Problem to work on
Present the rows below as a Markdown table with two columns, Number and Line, giving each line its own numbered row and skipping any blank lines. Leave the pictures out of the table.

Supplied data
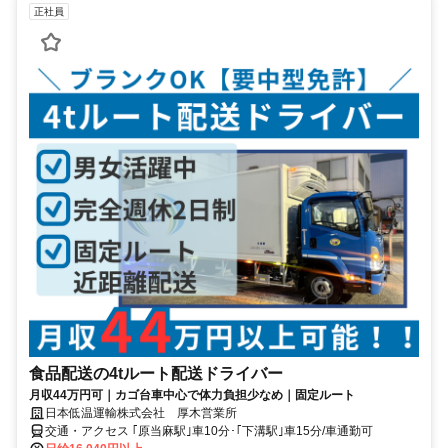
正社員
食品配送の4tルート配送ドライバー
月収44万円可｜カゴ台車中心で体力負担少なめ｜固定ルート
日本低温運輸株式会社 厚木営業所
交通・アクセス ｢原当麻駅｣車10分･｢下溝駅｣車15分/車通勤可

Your solution
| Number | Line |
|---|---|
| 1 | 正社員 |
| 2 | 食品配送の4tルート配送ドライバー |
| 3 | 月収44万円可｜カゴ台車中心で体力負担少なめ｜固定ルート |
| 4 | 日本低温運輸株式会社 厚木営業所 |
| 5 | 交通・アクセス ｢原当麻駅｣車10分･｢下溝駅｣車15分/車通勤可 |